Given passage ::
-------------------------

# What do you like most about your Sport?



## Guest (Dec 1, 2008)

For those on east and west coasts, over the water or here, what is it you enjoy most about you *(Protection)* sport? (French Ring, Mondio Ring, PSA, Schutzund/IPO, KNPV, Belgian Ring, etc.) An overall perspective from training, experience, location to the organizations skill and commitment? 

If there are any dislikes as well, however make it your sport, not bashing someone elses, thanks!


----------



## andreas broqvist (Jun 2, 2009)

Overal I like the sport we do. But I wuld like a difrent way of judging bite and out. Thats about it


----------



## Geoff Empey (Jan 8, 2008)

French Ringsport .. 

Caveats ... in North America
Lack of experienced training decoys that try to bring a mentality from other sports or what they saw on a video on youtube that doesn't build dogs. We are learning though, we have some talented guys and gals who are taking it up a notch now in their training.

Or Trial decoys that work the dogs outside of the appropriate level. I've seen lot's of trials where the Level 2 work was much more intense and hard in the bite exercises than the same trials Level 3 work. i.e. Brevet the decoys job is to help the dog, Level 1 neutral but not destroy the dog, Level 2 the ante is upped with opposition and mental pressure, Level 3 it is supposed to be freekin' WAR! 

As in any sport where there is a 1st, 2nd place there is people putting politics and personal agendas in front of the dogs and the overall sports progress. 

Pluses ...

What I love about French Ringsport is the unknown with any bite work doesn't matter long attack or DOH or OG is never done the same way twice in trial. So it is a challenge to train at every point in the dogs development. It doesn't matter if the dog is at the highest level there is always something to train for the dog it is like a painting that is never finished. You can't really pattern train FR bitework maybe the foundation, but the overall program is just to diversified, and the decoys all bring something different to the table on trial day at the higher levels. 

I love the jumps, the jumps are extreme and without mercy they weed out dogs with any type of health issues, hips elbows shoulders. It was originally a breed suitability test and none of the jumps have been watered down over the years outside of the excavated pit for the long jump, which was more for soccer field owners getting pissed having their fields dug up. The distances are still basically the same. 

The gunfire is in the protection exercises, where it should be! 

The OB is pure utility dog. It is either the dog does it or it doesn't .. no extra points for a pony prance or animated retrieve. Just does the dog heel, does it forge or lag? Does the dog bring back the right object in the time allotted? No wasted time training superficial stuff that doesn't count in the real world.

-------------------------

Challenge :: According to the forum thread on protection dog sports, which French Ringsport jump element is the only one that has been changed over the years?

Given data ::
-------------------------

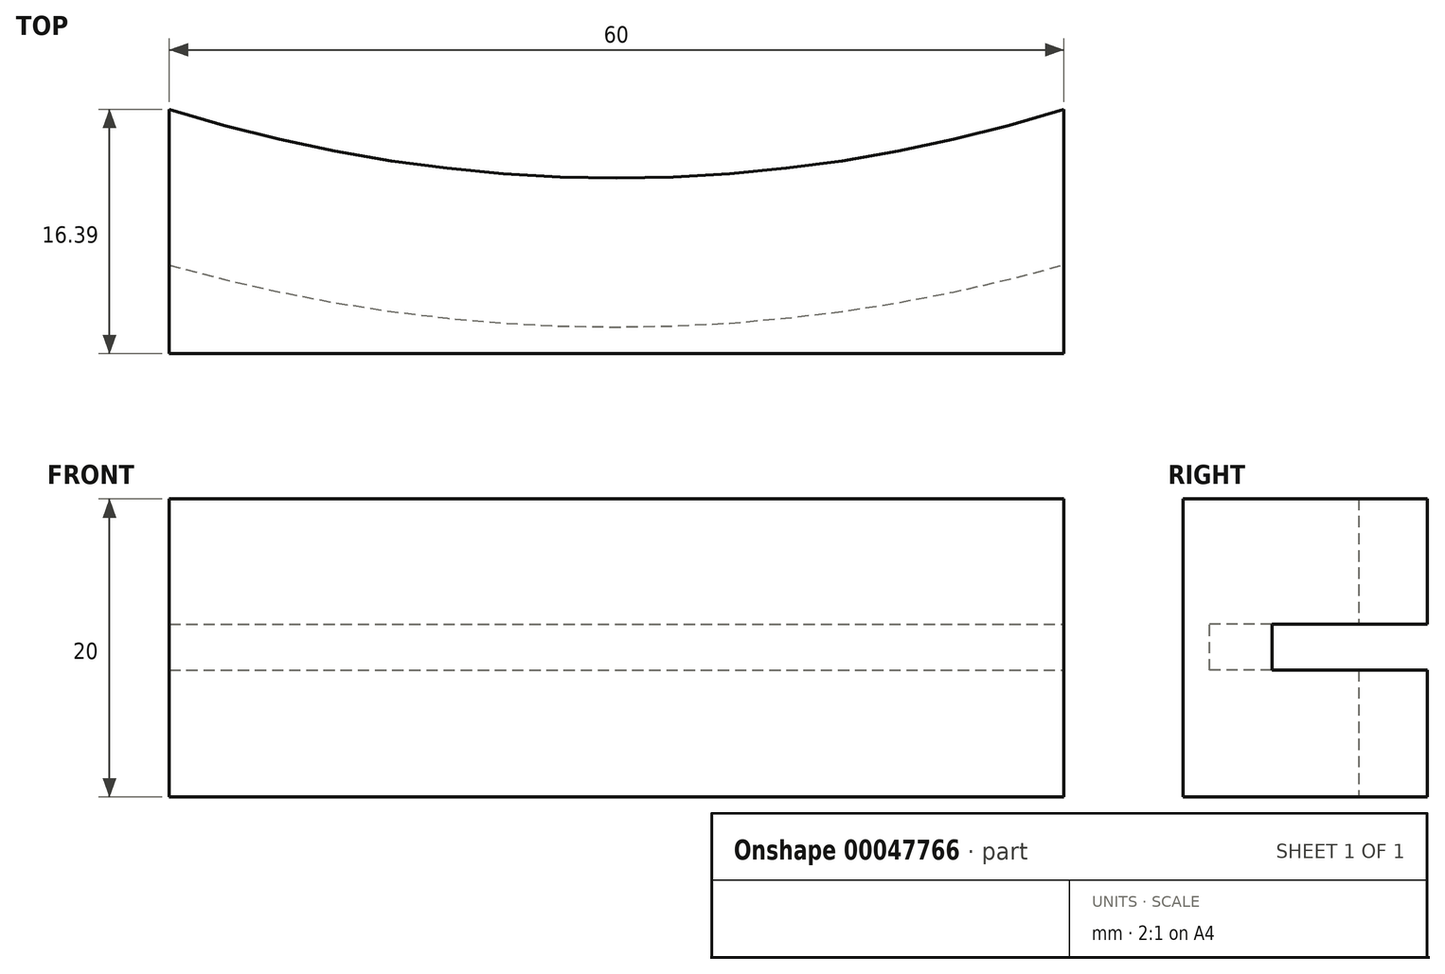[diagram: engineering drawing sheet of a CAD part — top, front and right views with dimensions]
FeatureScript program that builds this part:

-------------------------

Correct result :: The excavated pit for the long jump.